Dozens Opt to Leave Lowe Lintas

Dozens of employees have accepted an offer of “voluntary layoffs” at Lowe Lintas & Partners in New York, sources said last week. The latest cuts bring the total number of layoffs at the agency to more than 150 in the past 12 months.

The estimated 22 percent reduction in staff since October 2000 leaves a head count of about 625.

The offer, which provided an added financial incentive for staffers to leave of their own accord, was extended by U.S. CEO Paul Hammersley two weeks ago [Adweek Online, Oct. 3]. Response was strong as some 150 staffers inquired about the deal.

Ultimately, “less than 40” decided to leave, one executive said. Hammersley declined comment, but sources said a select number of senior staffers may still be let go to further reduce costs.

Generally, the agency provides one week of severance pay for each year of service, with senior staffers receiving more as they pass certain milestones. It was unclear what specific incentive was extended in this case.

When Hammersley made the offer, he said it was an “attempt to soften the blow” of what was a “nasty thing to do,” referring to inevitable layoffs. He said the cuts were necessitated by a lack of new-business opportunities and continued decline in client spending.

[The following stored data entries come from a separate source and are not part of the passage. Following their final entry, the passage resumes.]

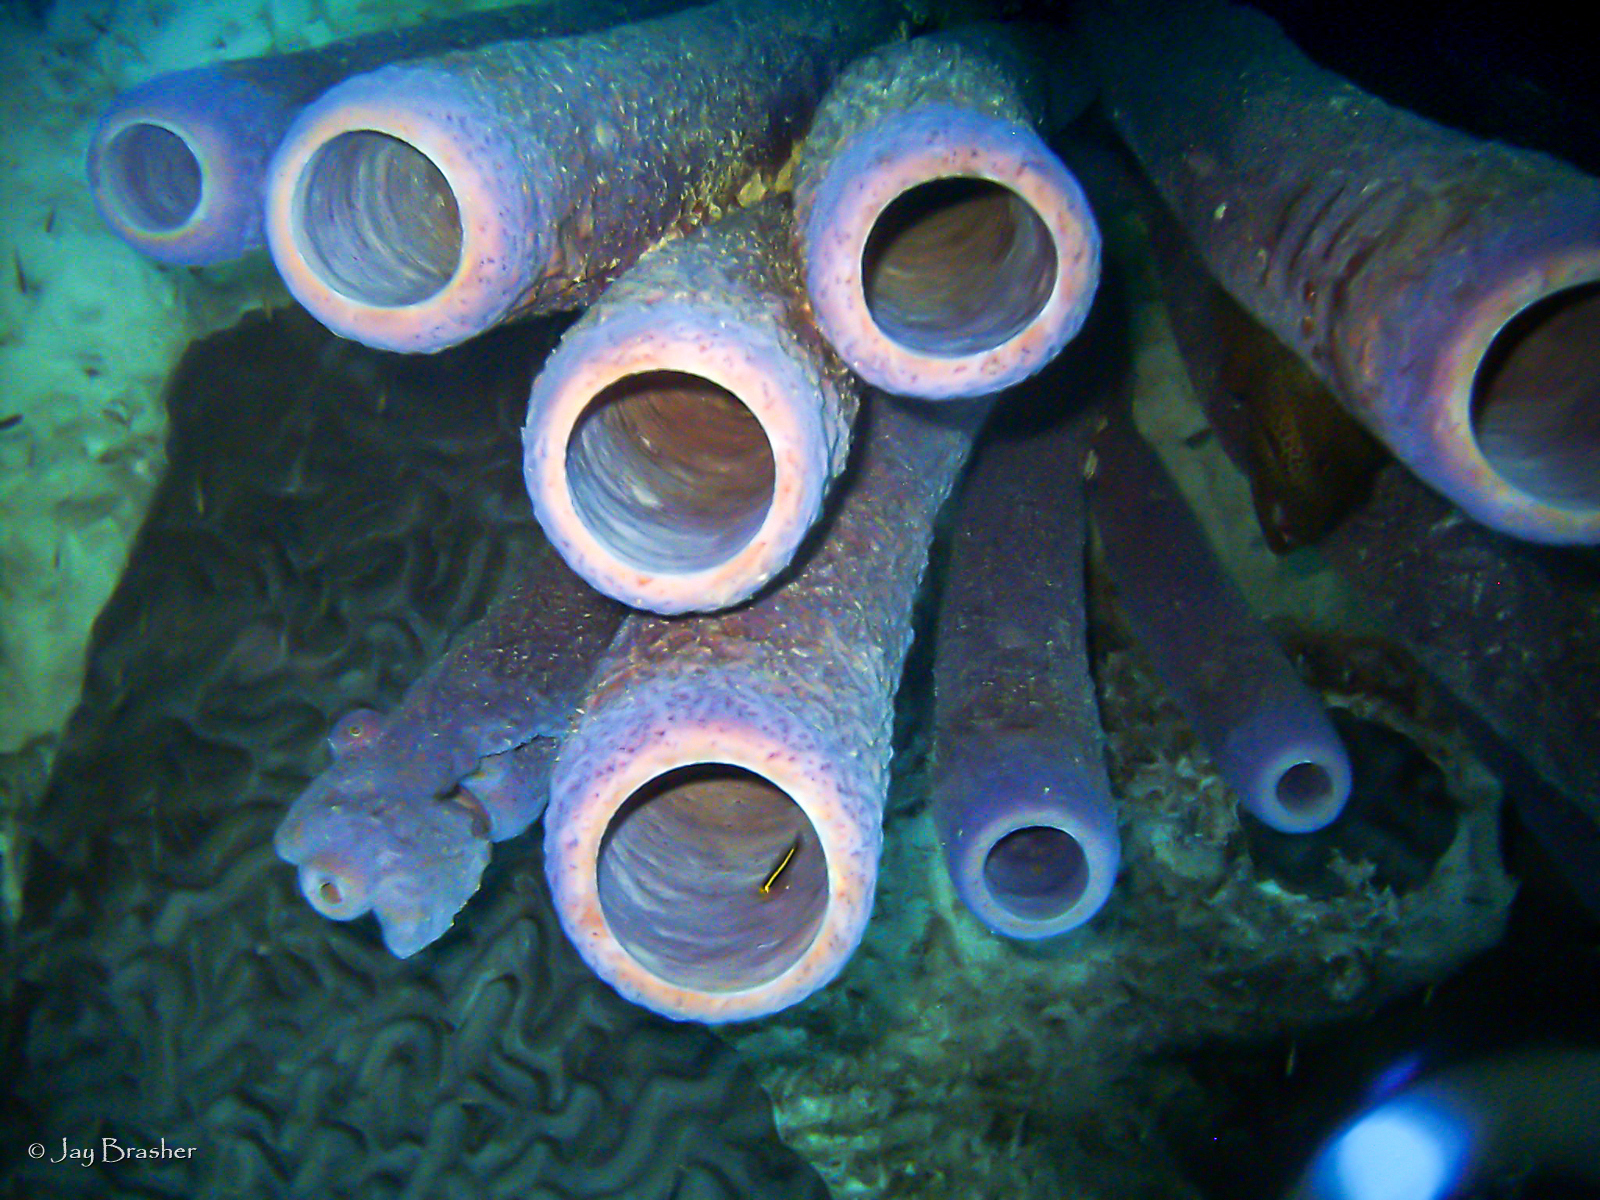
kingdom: Animalia
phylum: Porifera
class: Demospongiae
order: Verongiida
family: Aplysinidae
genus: Aplysina
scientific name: Aplysina archeri
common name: Stove-pipe sponge
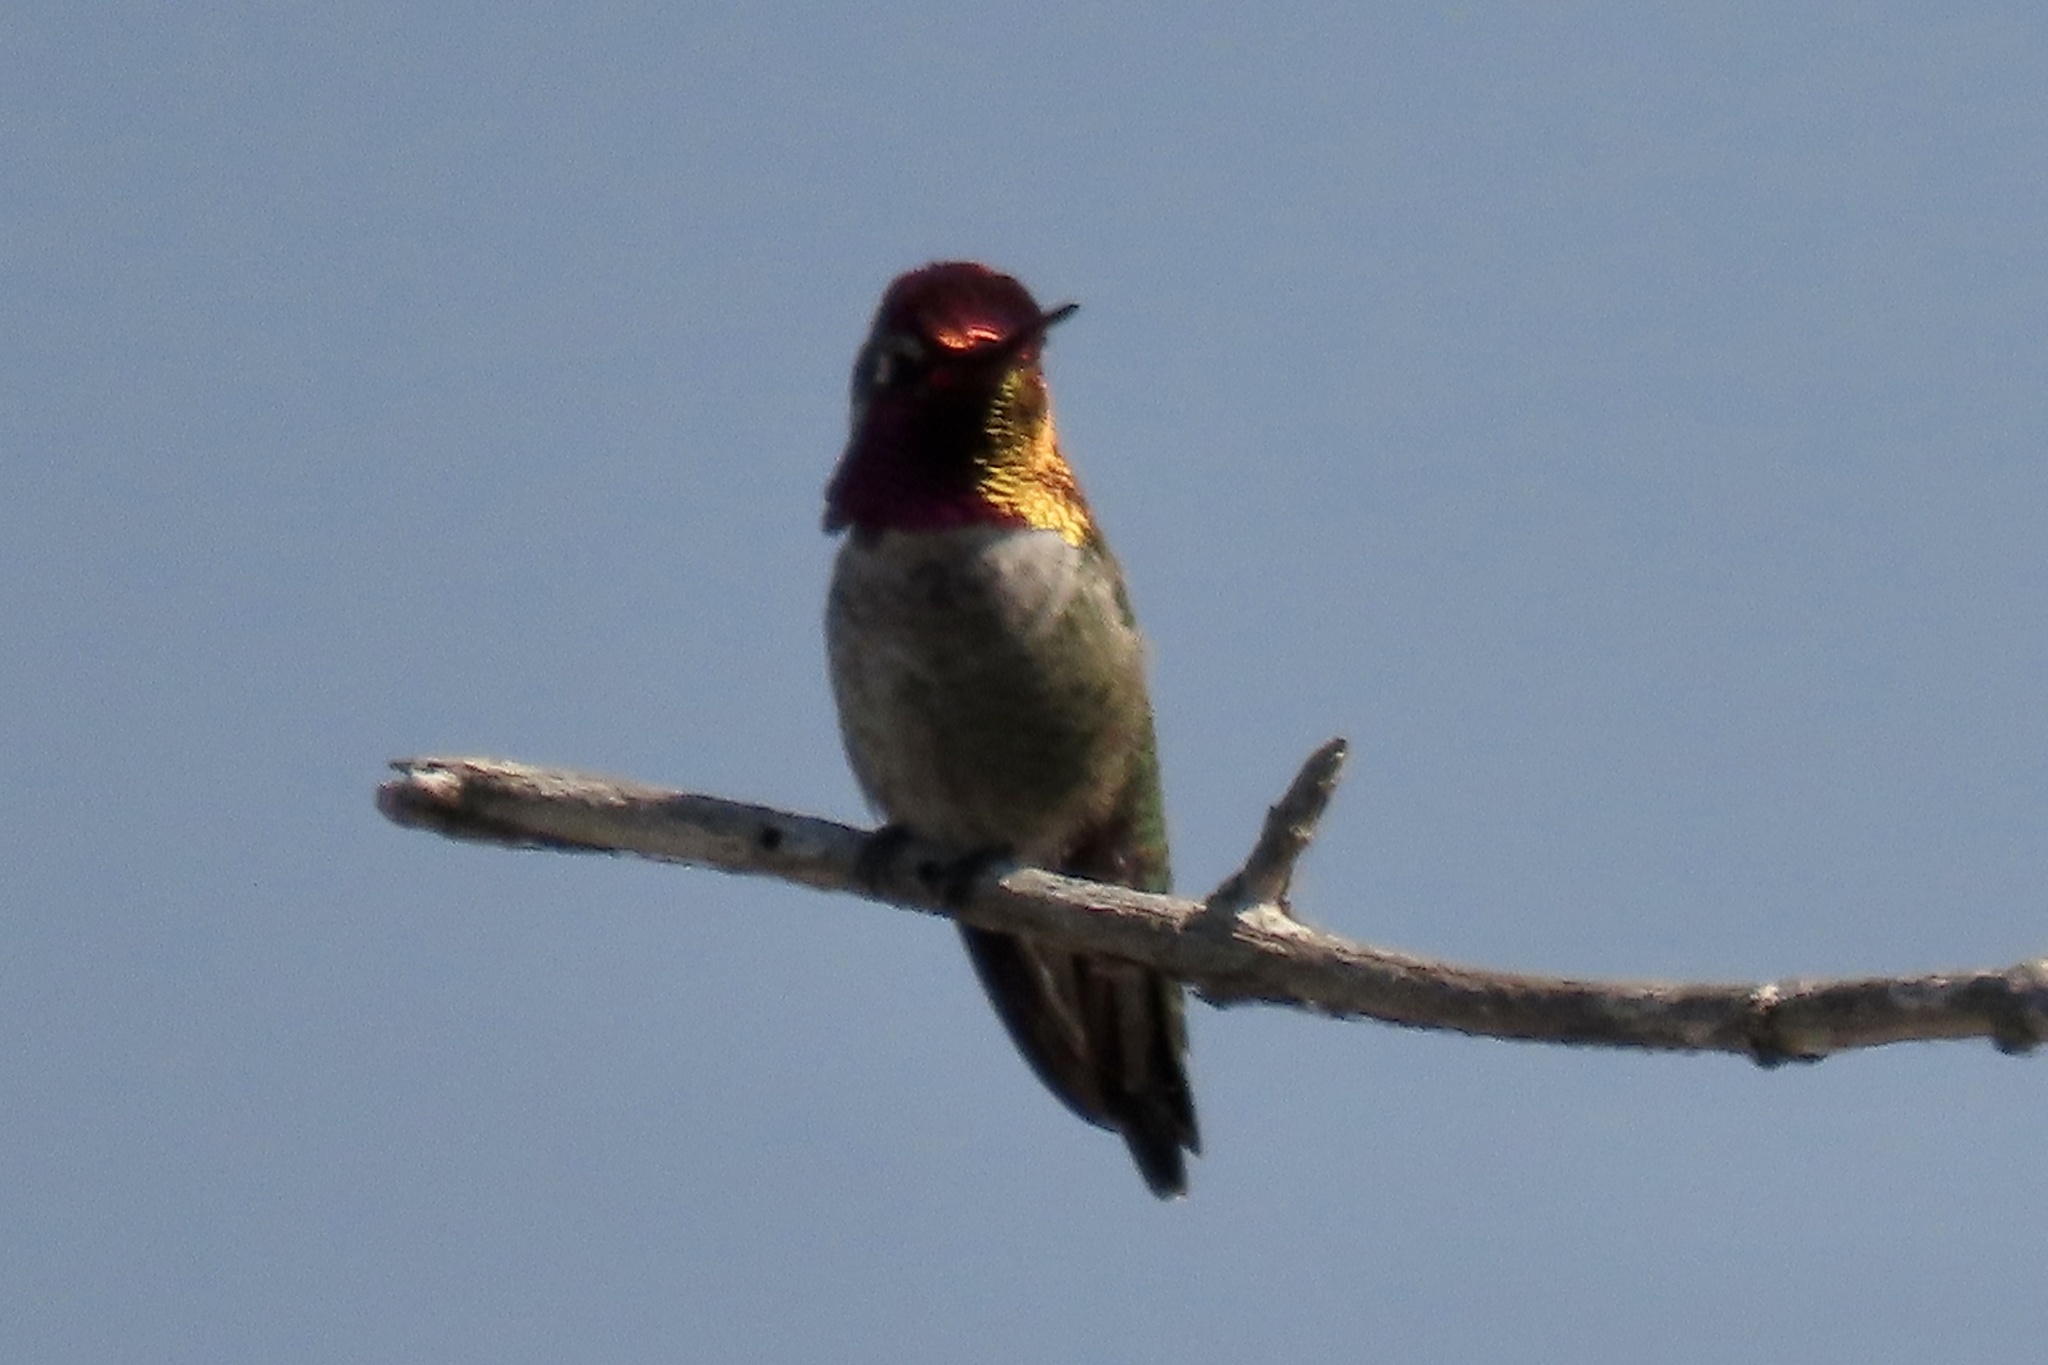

The latest round of layoffs came as word surfaced that Lowe Lintas was losing its $85 million Sprite account in a reshuffling of brand assignments among Coca-Cola roster shops (see story, p. 3). The agency, however, is gaining global duties on Diet Coke, with estimated billings of $75 million. In addition, Coke and Nestle are consolidating $75-100 million in global ad duties on teas and coffees at Lowe Lintas, through a joint venture known as Beverage Partners Worldwide.

While the wins will help offset significant 2001 losses such as Sprite, Dell and UPS, the agency’s New York office will share the new billings with offices in Europe and Latin America.

Lowe Lintas has offered voluntary layoffs before. Last year, some 60 London staffers agreed to leave during a three-month period.